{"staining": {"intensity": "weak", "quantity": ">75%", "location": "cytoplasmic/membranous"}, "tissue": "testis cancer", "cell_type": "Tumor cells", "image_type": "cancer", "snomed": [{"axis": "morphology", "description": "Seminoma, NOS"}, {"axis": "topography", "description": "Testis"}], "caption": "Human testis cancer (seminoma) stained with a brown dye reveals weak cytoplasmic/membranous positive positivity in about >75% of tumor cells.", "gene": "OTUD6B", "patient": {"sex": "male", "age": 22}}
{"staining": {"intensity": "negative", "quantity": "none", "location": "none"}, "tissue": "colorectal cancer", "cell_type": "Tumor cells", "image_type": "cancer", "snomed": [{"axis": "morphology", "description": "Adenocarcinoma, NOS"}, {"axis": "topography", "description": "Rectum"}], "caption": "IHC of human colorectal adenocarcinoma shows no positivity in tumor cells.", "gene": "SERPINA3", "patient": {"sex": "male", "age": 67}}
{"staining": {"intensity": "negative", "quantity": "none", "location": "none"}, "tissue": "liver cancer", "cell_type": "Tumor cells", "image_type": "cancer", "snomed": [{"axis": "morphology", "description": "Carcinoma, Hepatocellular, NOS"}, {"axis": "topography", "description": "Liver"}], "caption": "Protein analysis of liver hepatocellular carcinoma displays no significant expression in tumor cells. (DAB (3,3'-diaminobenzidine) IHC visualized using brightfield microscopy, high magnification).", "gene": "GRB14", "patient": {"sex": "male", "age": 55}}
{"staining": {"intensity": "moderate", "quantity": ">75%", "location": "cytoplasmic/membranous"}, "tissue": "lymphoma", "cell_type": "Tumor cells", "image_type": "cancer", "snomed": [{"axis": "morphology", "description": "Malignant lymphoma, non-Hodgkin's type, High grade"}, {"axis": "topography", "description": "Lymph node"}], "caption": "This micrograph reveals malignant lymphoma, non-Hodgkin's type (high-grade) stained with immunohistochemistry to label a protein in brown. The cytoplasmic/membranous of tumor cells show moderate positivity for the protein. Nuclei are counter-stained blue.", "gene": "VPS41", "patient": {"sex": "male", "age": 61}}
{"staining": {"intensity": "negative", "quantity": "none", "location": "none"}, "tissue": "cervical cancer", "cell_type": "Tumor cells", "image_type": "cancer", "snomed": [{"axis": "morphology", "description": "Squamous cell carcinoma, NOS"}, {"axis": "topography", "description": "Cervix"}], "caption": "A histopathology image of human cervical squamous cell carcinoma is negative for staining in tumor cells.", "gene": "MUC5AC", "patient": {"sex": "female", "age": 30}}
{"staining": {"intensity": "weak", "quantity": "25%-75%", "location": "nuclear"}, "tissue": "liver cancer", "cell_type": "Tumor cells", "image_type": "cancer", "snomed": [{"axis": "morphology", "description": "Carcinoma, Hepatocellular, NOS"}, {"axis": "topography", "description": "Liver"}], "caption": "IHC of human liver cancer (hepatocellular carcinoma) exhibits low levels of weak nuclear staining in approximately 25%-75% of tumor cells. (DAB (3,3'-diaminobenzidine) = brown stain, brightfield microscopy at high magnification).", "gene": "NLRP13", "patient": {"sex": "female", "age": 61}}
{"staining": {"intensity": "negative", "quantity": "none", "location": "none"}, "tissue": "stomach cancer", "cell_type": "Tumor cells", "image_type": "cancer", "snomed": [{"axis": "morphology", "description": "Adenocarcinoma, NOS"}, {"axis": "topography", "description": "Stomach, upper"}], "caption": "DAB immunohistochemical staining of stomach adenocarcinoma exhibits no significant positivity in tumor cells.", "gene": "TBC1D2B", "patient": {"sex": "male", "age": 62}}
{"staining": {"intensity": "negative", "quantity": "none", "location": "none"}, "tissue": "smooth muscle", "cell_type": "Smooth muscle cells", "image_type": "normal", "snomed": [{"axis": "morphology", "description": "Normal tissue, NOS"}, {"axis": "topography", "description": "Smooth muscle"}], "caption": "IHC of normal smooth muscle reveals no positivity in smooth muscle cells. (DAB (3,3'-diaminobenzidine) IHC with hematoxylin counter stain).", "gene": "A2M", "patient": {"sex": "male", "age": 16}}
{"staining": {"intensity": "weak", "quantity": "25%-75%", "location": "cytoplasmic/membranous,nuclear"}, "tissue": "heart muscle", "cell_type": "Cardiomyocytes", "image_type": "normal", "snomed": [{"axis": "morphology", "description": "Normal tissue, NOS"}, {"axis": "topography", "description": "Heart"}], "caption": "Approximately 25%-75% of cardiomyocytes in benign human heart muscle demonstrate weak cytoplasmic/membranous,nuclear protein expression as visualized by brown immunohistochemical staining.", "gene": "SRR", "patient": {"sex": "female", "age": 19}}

··········

• [REQUIRED ACTION]
Output all of the entries without altering a single word.

• [RESPONSE TO THE EXERCISE]
{"staining": {"intensity": "weak", "quantity": ">75%", "location": "cytoplasmic/membranous"}, "tissue": "testis cancer", "cell_type": "Tumor cells", "image_type": "cancer", "snomed": [{"axis": "morphology", "description": "Seminoma, NOS"}, {"axis": "topography", "description": "Testis"}], "caption": "Human testis cancer (seminoma) stained with a brown dye reveals weak cytoplasmic/membranous positive positivity in about >75% of tumor cells.", "gene": "OTUD6B", "patient": {"sex": "male", "age": 22}}
{"staining": {"intensity": "negative", "quantity": "none", "location": "none"}, "tissue": "colorectal cancer", "cell_type": "Tumor cells", "image_type": "cancer", "snomed": [{"axis": "morphology", "description": "Adenocarcinoma, NOS"}, {"axis": "topography", "description": "Rectum"}], "caption": "IHC of human colorectal adenocarcinoma shows no positivity in tumor cells.", "gene": "SERPINA3", "patient": {"sex": "male", "age": 67}}
{"staining": {"intensity": "negative", "quantity": "none", "location": "none"}, "tissue": "liver cancer", "cell_type": "Tumor cells", "image_type": "cancer", "snomed": [{"axis": "morphology", "description": "Carcinoma, Hepatocellular, NOS"}, {"axis": "topography", "description": "Liver"}], "caption": "Protein analysis of liver hepatocellular carcinoma displays no significant expression in tumor cells. (DAB (3,3'-diaminobenzidine) IHC visualized using brightfield microscopy, high magnification).", "gene": "GRB14", "patient": {"sex": "male", "age": 55}}
{"staining": {"intensity": "moderate", "quantity": ">75%", "location": "cytoplasmic/membranous"}, "tissue": "lymphoma", "cell_type": "Tumor cells", "image_type": "cancer", "snomed": [{"axis": "morphology", "description": "Malignant lymphoma, non-Hodgkin's type, High grade"}, {"axis": "topography", "description": "Lymph node"}], "caption": "This micrograph reveals malignant lymphoma, non-Hodgkin's type (high-grade) stained with immunohistochemistry to label a protein in brown. The cytoplasmic/membranous of tumor cells show moderate positivity for the protein. Nuclei are counter-stained blue.", "gene": "VPS41", "patient": {"sex": "male", "age": 61}}
{"staining": {"intensity": "negative", "quantity": "none", "location": "none"}, "tissue": "cervical cancer", "cell_type": "Tumor cells", "image_type": "cancer", "snomed": [{"axis": "morphology", "description": "Squamous cell carcinoma, NOS"}, {"axis": "topography", "description": "Cervix"}], "caption": "A histopathology image of human cervical squamous cell carcinoma is negative for staining in tumor cells.", "gene": "MUC5AC", "patient": {"sex": "female", "age": 30}}
{"staining": {"intensity": "weak", "quantity": "25%-75%", "location": "nuclear"}, "tissue": "liver cancer", "cell_type": "Tumor cells", "image_type": "cancer", "snomed": [{"axis": "morphology", "description": "Carcinoma, Hepatocellular, NOS"}, {"axis": "topography", "description": "Liver"}], "caption": "IHC of human liver cancer (hepatocellular carcinoma) exhibits low levels of weak nuclear staining in approximately 25%-75% of tumor cells. (DAB (3,3'-diaminobenzidine) = brown stain, brightfield microscopy at high magnification).", "gene": "NLRP13", "patient": {"sex": "female", "age": 61}}
{"staining": {"intensity": "negative", "quantity": "none", "location": "none"}, "tissue": "stomach cancer", "cell_type": "Tumor cells", "image_type": "cancer", "snomed": [{"axis": "morphology", "description": "Adenocarcinoma, NOS"}, {"axis": "topography", "description": "Stomach, upper"}], "caption": "DAB immunohistochemical staining of stomach adenocarcinoma exhibits no significant positivity in tumor cells.", "gene": "TBC1D2B", "patient": {"sex": "male", "age": 62}}
{"staining": {"intensity": "negative", "quantity": "none", "location": "none"}, "tissue": "smooth muscle", "cell_type": "Smooth muscle cells", "image_type": "normal", "snomed": [{"axis": "morphology", "description": "Normal tissue, NOS"}, {"axis": "topography", "description": "Smooth muscle"}], "caption": "IHC of normal smooth muscle reveals no positivity in smooth muscle cells. (DAB (3,3'-diaminobenzidine) IHC with hematoxylin counter stain).", "gene": "A2M", "patient": {"sex": "male", "age": 16}}
{"staining": {"intensity": "weak", "quantity": "25%-75%", "location": "cytoplasmic/membranous,nuclear"}, "tissue": "heart muscle", "cell_type": "Cardiomyocytes", "image_type": "normal", "snomed": [{"axis": "morphology", "description": "Normal tissue, NOS"}, {"axis": "topography", "description": "Heart"}], "caption": "Approximately 25%-75% of cardiomyocytes in benign human heart muscle demonstrate weak cytoplasmic/membranous,nuclear protein expression as visualized by brown immunohistochemical staining.", "gene": "SRR", "patient": {"sex": "female", "age": 19}}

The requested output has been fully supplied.